Task brief: Copy out every line of the listing below exactly as it appears.

· · ·

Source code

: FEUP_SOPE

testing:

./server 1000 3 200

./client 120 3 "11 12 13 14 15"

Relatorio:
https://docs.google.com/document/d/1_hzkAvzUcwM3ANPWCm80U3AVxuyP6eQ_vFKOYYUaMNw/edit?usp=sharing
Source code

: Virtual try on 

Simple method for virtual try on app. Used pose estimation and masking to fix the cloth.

· · ·

Written solution:
Source code

: FEUP_SOPE

testing:

./server 1000 3 200

./client 120 3 "11 12 13 14 15"

Relatorio:
https://docs.google.com/document/d/1_hzkAvzUcwM3ANPWCm80U3AVxuyP6eQ_vFKOYYUaMNw/edit?usp=sharing
Source code

: Virtual try on 

Simple method for virtual try on app. Used pose estimation and masking to fix the cloth.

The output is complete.